I can’t say that I know how to explain why the simple act of opening our heart to the lord allows us to be filled with his love and grace--and certainly we don’t have time to explore the subtleties of the process. But, I can speak to you from experience, that one of the greatest blessings of the atonement is that it allows us to sorrow but not despair.

As I sat, overwhelmed by the grief of loosing a friend, and talking with my mother she said: “Some days you just have to honor your grief. Later it will be ok. For now just lay your heart at the feet of the Lord and He will eventually heal you.” That we can walk through the trials of life, we can allow ourselves to pass through the dark times and feel the weight of sorrow and grief, because we trust that it will not last--we know that ultimately, his grace is sufficient.

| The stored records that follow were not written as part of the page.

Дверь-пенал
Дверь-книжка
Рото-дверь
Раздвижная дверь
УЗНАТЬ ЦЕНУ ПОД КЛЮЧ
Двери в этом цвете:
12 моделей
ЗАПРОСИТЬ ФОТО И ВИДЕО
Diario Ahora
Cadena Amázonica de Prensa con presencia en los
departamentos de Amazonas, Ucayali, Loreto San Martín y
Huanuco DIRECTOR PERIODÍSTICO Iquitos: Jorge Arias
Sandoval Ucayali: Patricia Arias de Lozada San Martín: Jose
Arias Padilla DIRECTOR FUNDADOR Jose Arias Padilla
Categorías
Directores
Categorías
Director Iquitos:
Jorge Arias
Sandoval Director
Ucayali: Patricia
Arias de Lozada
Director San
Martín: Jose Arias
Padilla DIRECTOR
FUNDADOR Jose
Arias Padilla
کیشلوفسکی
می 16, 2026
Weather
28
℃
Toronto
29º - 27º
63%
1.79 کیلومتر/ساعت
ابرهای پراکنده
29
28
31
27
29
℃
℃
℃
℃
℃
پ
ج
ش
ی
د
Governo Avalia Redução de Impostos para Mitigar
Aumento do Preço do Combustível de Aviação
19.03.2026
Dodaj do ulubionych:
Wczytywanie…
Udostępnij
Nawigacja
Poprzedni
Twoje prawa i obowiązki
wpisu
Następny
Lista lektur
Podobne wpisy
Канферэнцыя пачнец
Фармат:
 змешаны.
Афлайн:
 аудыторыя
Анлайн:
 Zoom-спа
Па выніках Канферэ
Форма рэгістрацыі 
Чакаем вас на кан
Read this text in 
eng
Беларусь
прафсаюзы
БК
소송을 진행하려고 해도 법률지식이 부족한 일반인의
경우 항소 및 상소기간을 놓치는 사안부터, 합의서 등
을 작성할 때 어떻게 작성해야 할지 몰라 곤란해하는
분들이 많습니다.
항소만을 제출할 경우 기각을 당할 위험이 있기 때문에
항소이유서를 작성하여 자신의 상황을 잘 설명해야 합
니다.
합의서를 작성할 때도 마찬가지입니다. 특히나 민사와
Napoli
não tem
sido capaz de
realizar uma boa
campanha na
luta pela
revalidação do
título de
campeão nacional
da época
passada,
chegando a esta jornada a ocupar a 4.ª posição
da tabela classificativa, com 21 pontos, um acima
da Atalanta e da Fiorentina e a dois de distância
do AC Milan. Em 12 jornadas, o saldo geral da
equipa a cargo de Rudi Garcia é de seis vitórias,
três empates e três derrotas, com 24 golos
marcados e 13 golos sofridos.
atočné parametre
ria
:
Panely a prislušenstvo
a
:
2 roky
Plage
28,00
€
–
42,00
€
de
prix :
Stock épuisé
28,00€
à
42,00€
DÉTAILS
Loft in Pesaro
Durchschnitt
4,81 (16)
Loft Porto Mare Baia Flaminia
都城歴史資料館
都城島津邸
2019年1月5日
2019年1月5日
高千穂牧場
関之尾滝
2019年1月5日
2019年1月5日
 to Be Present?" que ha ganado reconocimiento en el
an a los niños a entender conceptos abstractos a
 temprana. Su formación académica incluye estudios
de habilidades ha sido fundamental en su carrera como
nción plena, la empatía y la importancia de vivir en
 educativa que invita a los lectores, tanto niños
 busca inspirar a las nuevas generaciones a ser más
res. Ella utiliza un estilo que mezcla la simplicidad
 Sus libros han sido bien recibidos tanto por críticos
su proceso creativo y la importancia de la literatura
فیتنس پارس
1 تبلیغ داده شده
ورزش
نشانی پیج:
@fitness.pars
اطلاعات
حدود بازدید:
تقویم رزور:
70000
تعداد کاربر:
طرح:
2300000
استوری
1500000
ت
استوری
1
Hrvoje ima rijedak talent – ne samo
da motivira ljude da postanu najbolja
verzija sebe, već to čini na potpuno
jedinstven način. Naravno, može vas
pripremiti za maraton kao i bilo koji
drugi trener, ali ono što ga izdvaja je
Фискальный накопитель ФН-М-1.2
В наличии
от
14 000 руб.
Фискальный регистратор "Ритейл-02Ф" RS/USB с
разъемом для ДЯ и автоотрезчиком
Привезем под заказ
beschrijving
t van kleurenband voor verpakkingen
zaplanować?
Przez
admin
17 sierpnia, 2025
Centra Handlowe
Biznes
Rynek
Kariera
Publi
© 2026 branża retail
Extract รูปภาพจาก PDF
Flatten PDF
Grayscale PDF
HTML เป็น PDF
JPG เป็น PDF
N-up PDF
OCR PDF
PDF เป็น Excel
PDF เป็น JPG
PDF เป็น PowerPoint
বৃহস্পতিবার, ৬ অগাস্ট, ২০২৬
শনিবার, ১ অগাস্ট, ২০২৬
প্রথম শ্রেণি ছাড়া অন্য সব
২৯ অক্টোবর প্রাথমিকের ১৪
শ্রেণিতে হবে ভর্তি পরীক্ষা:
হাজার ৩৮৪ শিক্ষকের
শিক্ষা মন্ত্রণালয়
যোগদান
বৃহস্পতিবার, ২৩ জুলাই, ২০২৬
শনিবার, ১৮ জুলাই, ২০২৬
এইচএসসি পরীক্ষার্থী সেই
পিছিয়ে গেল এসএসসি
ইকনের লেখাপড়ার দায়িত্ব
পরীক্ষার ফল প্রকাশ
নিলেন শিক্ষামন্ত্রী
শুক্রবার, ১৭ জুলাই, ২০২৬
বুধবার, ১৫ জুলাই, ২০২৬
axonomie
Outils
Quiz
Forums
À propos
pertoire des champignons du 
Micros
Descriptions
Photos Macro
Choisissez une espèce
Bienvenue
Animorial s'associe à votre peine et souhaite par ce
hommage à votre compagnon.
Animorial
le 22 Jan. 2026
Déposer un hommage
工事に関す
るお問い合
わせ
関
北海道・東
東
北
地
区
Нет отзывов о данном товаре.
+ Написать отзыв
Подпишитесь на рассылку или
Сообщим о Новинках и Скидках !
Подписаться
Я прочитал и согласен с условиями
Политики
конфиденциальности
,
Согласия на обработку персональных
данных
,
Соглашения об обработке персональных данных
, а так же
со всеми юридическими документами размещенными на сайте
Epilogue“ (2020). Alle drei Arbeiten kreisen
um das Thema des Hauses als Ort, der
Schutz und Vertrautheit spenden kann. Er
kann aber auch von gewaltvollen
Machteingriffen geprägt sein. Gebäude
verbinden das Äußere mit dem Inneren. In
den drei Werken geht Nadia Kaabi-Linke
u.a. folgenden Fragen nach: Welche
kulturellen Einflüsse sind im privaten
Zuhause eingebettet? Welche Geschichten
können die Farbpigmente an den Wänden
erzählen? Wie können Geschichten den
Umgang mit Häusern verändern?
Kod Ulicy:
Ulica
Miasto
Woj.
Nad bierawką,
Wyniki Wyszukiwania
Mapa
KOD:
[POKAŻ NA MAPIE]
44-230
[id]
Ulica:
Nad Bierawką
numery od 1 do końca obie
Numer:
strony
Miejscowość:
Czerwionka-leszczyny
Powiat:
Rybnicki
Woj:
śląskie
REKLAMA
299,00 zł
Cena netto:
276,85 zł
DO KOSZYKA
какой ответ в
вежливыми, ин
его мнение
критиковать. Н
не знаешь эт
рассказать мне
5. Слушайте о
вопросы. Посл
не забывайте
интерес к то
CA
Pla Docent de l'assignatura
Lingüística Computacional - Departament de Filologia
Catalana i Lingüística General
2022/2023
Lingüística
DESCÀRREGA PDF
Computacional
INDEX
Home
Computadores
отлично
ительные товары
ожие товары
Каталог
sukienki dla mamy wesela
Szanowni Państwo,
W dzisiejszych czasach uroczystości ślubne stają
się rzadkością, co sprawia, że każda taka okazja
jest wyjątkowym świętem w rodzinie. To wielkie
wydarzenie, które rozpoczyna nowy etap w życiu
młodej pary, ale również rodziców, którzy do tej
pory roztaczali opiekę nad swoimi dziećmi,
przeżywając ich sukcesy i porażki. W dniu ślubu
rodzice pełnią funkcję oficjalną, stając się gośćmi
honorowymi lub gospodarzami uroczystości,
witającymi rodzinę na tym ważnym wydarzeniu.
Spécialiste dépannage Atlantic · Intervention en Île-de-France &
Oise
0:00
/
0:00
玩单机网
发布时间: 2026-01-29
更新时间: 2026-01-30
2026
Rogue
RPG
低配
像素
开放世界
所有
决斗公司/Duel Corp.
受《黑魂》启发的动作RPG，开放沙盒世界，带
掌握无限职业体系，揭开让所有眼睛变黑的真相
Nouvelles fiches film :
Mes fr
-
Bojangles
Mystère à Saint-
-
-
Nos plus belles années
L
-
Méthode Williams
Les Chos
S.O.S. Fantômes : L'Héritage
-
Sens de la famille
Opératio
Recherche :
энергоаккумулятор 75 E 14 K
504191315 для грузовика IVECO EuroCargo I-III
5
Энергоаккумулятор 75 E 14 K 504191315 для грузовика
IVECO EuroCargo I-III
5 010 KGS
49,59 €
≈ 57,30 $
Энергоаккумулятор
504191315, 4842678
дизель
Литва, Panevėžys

That’s not to say that we should be reckless with our hearts--that we should allow those who cannot or will not hold sacred the trust we give them to perpetually harm us--certainly not. But, I think we can enter and navigate relationships from a position of realistic hope instead of naive idealism or overwhelming fears when we recognize that it is the Lord’s grace the fills in the gaps.

I think as we struggle through life and we engage with those around us and fill our life with those relationships that are meant to be eternal it becomes apparent that all this is only possible through the atonement of Christ.

I think one of the most beautiful experiences is to be able to look back on pain and feel at peace--to know that it was real and yet to know that our hearts are whole. In that miracle we find the strength to forgive, to change, to allow others the opportunity to change, and when necessary, to make difficult decisions about our life and our relationships that ultimately bring us closer to God.